I looked through my stuff and found an old Stanley 10 1/2(?) also. I got these from my uncle 30 + years ago, he was 95 when he died. I noted the no. 5 was put together wrong. Cleaned and sharpened the blades. I practiced a bit with the 10 and was getting a nice roll of chips. Guess the point of this is twofold: learning to use original tools, and recreating historical objects. Is a CNC/machine made longrifle authentic? Are perfectly fitting pieces consistent with original pieces?
 
The sole also needs to be perfectly flat around the mouth, heel, and toe. The mouth opening depends on the thickness of the shaving - fine for a thin shaving on a smoothing plane, wider for the thicker shaving taken by a jack or scrub plane. The edge may be curved or cambered depending on its use. The best resource I can send you to is Garrett Hack's The Handplane Book.

A jack plane will have limited use when building a longrifle apart from truing up the stock preparatory to laying out your lines, but you will find other uses for it. A block plane or a spokeshave will be a lot more useful for shaping - I know Mike Brooks uses a block plane for most of his shaping, and there is at least one surviving longrifle that shows evidence of having been shaped with small planes.

Elnathan
(who wants a set of wooden bench planes in a bad way...)
 
`Original, hand made stocks, always show some flaw.

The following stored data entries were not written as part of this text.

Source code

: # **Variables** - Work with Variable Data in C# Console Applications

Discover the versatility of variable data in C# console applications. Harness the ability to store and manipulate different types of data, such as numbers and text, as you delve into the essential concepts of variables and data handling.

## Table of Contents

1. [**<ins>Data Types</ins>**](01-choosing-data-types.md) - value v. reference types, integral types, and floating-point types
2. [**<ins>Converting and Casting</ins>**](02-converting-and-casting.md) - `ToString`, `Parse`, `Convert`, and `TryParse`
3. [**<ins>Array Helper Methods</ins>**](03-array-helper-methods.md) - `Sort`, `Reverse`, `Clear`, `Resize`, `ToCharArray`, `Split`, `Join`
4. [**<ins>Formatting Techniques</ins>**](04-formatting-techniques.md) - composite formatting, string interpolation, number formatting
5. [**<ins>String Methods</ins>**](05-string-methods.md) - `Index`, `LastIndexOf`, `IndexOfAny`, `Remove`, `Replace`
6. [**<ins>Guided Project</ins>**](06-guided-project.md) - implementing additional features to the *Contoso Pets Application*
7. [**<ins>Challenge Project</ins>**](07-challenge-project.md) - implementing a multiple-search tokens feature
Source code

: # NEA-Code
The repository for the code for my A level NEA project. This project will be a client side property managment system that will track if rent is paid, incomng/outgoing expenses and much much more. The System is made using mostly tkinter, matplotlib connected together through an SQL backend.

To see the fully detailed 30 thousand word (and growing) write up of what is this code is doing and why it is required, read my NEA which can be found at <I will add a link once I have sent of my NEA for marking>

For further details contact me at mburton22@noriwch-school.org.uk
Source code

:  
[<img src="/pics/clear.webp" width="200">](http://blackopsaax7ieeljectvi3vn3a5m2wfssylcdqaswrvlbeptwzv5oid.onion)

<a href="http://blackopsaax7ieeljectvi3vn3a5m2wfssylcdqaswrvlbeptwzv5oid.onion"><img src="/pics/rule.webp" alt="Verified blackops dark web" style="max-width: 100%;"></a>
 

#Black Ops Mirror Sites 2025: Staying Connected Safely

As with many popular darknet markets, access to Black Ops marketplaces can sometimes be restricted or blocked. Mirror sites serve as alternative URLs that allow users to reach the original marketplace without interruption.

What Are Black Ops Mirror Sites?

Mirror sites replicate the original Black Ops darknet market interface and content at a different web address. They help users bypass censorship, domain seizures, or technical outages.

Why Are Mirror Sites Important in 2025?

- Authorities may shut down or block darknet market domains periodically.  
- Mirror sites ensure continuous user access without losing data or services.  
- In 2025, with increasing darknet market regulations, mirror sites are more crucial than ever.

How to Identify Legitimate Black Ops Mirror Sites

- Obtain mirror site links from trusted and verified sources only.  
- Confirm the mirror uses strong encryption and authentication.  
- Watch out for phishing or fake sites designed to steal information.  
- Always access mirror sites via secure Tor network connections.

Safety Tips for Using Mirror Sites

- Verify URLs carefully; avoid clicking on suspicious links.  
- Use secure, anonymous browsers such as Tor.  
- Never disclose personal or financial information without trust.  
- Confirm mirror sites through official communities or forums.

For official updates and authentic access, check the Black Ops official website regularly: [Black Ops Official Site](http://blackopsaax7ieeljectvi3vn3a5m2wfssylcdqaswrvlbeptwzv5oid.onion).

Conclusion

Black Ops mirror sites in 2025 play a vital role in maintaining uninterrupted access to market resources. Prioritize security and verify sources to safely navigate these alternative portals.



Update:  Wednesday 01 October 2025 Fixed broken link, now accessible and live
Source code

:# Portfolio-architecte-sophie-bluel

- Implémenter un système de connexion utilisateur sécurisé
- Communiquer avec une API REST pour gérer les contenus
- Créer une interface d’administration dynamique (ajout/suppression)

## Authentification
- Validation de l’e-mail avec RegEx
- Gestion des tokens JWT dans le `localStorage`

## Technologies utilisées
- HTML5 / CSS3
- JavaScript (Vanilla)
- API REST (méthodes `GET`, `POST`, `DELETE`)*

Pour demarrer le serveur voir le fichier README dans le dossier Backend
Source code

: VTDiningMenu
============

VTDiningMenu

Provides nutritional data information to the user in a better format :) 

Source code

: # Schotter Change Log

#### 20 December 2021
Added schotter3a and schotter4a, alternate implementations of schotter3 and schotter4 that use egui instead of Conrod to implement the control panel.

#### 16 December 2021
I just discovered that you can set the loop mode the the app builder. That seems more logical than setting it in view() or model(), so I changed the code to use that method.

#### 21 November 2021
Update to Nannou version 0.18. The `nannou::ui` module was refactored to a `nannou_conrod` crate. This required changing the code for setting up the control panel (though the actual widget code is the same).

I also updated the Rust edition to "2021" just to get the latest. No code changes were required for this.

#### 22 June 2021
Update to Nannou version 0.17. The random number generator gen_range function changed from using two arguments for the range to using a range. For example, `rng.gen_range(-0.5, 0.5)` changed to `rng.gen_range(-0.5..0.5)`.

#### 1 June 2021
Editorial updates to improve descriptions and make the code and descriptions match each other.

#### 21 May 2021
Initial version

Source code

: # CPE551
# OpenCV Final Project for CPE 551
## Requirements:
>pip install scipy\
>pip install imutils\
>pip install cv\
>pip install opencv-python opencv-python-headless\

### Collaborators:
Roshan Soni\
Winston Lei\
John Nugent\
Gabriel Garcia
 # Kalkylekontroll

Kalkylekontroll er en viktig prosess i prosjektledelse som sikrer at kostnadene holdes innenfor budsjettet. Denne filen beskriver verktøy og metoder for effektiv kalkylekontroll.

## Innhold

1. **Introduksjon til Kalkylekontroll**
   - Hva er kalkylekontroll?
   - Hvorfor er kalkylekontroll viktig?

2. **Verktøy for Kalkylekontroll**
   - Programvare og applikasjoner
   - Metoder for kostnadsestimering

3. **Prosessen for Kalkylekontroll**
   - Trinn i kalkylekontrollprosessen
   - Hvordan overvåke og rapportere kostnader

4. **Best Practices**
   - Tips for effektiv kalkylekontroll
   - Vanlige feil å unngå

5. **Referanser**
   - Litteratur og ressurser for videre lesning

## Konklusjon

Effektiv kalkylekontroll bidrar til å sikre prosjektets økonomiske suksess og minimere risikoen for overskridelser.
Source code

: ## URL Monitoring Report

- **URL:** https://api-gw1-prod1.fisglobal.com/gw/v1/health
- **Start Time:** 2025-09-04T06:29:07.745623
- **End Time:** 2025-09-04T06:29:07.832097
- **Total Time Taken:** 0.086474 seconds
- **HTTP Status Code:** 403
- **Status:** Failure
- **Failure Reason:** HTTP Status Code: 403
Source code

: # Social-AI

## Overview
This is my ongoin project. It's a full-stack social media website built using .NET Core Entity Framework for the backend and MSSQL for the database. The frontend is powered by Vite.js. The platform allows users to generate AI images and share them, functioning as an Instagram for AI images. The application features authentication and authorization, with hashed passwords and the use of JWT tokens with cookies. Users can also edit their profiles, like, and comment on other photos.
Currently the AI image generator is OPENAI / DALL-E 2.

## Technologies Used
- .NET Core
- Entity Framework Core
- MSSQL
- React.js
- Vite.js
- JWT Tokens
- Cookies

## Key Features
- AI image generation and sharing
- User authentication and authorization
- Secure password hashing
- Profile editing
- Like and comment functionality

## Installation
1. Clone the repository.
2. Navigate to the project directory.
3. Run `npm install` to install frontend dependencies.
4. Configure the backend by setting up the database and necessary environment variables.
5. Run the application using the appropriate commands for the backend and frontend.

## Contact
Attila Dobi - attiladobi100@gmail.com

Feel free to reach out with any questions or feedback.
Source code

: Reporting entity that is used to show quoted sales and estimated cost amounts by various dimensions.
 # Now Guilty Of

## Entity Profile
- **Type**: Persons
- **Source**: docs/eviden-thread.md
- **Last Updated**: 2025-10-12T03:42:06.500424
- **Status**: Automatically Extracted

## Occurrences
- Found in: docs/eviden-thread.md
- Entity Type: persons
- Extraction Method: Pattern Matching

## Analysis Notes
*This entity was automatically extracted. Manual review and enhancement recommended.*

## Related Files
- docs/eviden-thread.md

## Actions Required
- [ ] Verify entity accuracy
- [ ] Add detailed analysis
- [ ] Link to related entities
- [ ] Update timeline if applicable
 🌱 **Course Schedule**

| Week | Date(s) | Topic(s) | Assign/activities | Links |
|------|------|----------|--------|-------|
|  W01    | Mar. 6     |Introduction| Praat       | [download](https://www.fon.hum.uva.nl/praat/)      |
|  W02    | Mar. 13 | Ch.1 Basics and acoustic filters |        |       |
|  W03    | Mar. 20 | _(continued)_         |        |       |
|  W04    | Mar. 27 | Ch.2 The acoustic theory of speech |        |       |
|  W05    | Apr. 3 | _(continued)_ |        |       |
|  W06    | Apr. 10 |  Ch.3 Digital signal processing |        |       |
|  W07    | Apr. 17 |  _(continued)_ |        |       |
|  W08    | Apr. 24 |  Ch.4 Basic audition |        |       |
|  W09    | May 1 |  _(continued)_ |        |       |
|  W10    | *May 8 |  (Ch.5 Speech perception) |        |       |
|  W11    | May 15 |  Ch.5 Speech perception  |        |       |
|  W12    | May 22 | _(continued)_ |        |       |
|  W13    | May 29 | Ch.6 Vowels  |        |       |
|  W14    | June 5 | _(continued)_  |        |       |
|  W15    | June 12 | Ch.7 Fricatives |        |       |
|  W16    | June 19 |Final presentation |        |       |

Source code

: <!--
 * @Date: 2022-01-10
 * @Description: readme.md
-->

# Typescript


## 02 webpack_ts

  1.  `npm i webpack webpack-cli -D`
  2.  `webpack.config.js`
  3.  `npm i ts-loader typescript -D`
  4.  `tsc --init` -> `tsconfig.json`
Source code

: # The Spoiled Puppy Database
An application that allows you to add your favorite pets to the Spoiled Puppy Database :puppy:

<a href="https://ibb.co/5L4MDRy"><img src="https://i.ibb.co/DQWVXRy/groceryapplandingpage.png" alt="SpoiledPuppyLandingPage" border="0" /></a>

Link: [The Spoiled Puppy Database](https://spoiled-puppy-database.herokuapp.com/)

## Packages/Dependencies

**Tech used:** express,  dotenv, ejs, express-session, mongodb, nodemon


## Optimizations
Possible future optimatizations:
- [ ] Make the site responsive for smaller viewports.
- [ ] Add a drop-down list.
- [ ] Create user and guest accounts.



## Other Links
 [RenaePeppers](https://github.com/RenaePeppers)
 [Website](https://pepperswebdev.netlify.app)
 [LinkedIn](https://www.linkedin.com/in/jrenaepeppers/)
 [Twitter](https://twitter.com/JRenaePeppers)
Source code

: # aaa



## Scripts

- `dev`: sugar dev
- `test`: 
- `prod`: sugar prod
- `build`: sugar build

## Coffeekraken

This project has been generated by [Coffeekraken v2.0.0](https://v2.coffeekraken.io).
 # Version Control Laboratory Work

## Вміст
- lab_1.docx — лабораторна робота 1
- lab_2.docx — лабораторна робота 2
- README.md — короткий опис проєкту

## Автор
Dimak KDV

On top of that, wood swells and shrinks with the changes in humdity, so a " Perfect fit" is a rare, and possibly a transitory event. :hmm:

I would not worry about a gun made with CNC equipment, because even those stocks are hand finished, and sanded before the oil or synthetic finish is applied. This is called " Inspection touch up" and other euphemisms in the trade, but even in mass produced stocks, there is some hand work done, as needed.

You don't see it with laminated stocks these days, of course, because the laminations are so thin, and the glue is so thick, that inspectors simply reject a stock if it has a flaw, rather than spend the time in labor ($) to repair such wood.